Although the site is now known as Curtis Mill Park, it predates the Curtises entirely. The mill’s history begins in 1789, when a Pennsylvanian man named Thomas Meeteer purchased the site and opened a sawmill called the Milford Mill. The mill remained in the Meeteer family through 1841. After a brief period where the site fell into debt and disrepair, it was purchased in 1848 by two brothers from Newton, Massachusetts: George B. and Solomon Minot Curtis.

The Curtises purchased the mill, but found it to be “in ruins,” according to local historians. They went into debt to rebuild the site nearly from scratch. The new firm, now named “Curtis and Brother,” opened the Nonantum Mill in 1850. The name was a reference to their old life in Newton, but the site quickly became known colloquially as the Curtis Paper Mill.

The mill would remain in operation for more than a century. By 1860, the mill was producing 500,000 pounds of paper each year. The mill would become known for its exquisite specialty products, such as cards, envelopes, or magazine paper, all made from cloth rags that were shredded, pulped, and molded by hand, as was common at the time. The company would continue to expand, and in 1896, it added a brick smokestack with the word “CURTIS” printed vertically that would eventually become an iconic symbol of the City of Newark. 

The Curtis family were strong Union supporters during the Civil War, which was no sure thing in a border state such as Delaware.
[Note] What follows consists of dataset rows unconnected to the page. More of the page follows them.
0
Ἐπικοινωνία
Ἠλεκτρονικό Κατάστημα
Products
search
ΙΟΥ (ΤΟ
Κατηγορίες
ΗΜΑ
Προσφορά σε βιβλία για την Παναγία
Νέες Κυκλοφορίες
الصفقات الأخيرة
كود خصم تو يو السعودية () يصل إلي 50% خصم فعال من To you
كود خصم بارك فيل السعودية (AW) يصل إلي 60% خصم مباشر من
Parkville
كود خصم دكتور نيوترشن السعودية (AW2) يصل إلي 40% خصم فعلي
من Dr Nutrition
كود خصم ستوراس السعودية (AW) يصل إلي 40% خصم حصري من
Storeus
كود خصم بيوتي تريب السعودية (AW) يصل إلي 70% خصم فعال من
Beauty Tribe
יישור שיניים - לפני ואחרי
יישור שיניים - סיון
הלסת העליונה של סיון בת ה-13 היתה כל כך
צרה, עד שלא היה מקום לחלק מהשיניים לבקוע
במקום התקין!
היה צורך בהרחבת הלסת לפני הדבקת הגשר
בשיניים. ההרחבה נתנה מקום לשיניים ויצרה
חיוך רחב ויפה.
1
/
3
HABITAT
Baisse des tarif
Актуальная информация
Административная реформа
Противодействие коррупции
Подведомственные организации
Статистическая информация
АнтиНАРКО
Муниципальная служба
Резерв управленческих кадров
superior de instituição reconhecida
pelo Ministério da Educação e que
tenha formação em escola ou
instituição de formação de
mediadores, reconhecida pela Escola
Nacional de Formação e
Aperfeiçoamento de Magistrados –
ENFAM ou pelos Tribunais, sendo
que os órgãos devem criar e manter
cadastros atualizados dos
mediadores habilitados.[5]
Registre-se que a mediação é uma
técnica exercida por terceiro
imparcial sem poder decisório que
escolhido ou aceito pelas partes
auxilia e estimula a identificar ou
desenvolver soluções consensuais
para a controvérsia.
Perhaps for this reason, the company became a strong U.S. government supplier after the war, providing vellum, parchment, and other high-quality rag-based paper. During World War II, the U.S. government would rely on Curtis as a supplier, likely saving the company. The Curtis Paper Mill would make the paper used for many international treaties. In fact, the Japanese Instrument of Surrender that ended the war is written on paper produced by Curtis Mill.
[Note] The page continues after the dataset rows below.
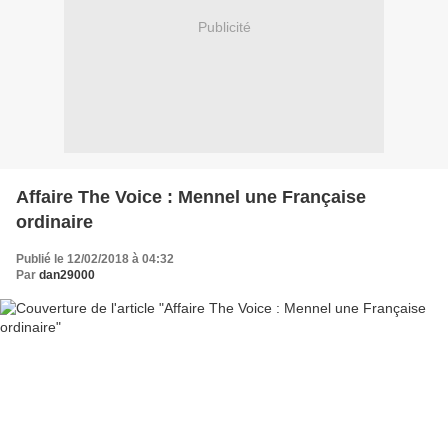
Publicité
Affaire The Voice : Mennel une Française
ordinaire
Publié le 12/02/2018 à 04:32
Par
dan29000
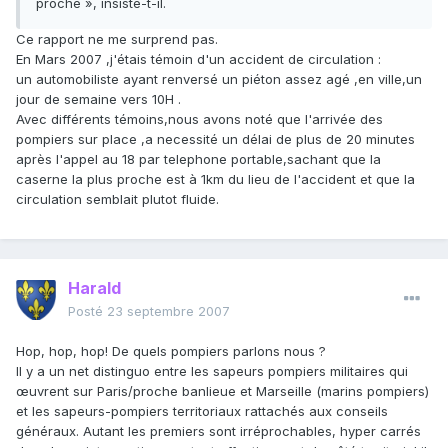
proche », insiste-t-il.
Ce rapport ne me surprend pas.
En Mars 2007 ,j'étais témoin d'un accident de circulation :
un automobiliste ayant renversé un piéton assez agé ,en ville,un
jour de semaine vers 10H .
Avec différents témoins,nous avons noté que l'arrivée des
pompiers sur place ,a necessité un délai de plus de 20 minutes
après l'appel au 18 par telephone portable,sachant que la
caserne la plus proche est à 1km du lieu de l'accident et que la
circulation semblait plutot fluide.
Harald
Posté
23 septembre 2007
Hop, hop, hop! De quels pompiers parlons nous ?
Il y a un net distinguo entre les sapeurs pompiers militaires qui
œuvrent sur Paris/proche banlieue et Marseille (marins pompiers)
et les sapeurs-pompiers territoriaux rattachés aux conseils
généraux. Autant les premiers sont irréprochables, hyper carrés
The mill was owned by the Curtis family for three generations until the company was sold in 1926. The company, now renamed the Curtis Paper Company, remained independent for over 50 years, eventually picking up a mascot, “Little Joe Curtis.” The mill would change hands a few more times before eventually falling prey to the decline of the American manufacturing industry in 1997. At the time of its closure, it was the oldest paper mill in continuous operation in the country.

The site, now in the hands of Newark’s municipal government, was remediated as a brownfield to be converted into a park. Demolition of the mill began in 2002, lasting for more than five years. Originally, the smokestack was to be preserved as a symbol of the city, but restoration proved too expensive, and it too was removed in 2013. The park opened in October 2014, returning the site to life.

Today, the park is a wildflower meadow and passive recreational area, used mostly by migratory birds. Although the mill is gone, there are a few reminders of its original use. The former wastewater ponds are now clean lakes, and the millrace is used as a hiking trail. Bricks from the smokestack were salvaged and reused to build a plaza that shares an interpretive history of the park. At the park’s entrance, you can find the business’s mascot, “Little Joe Curtis,” who welcomes you to share in the bounty of Newark’s manufacturing and industrial history.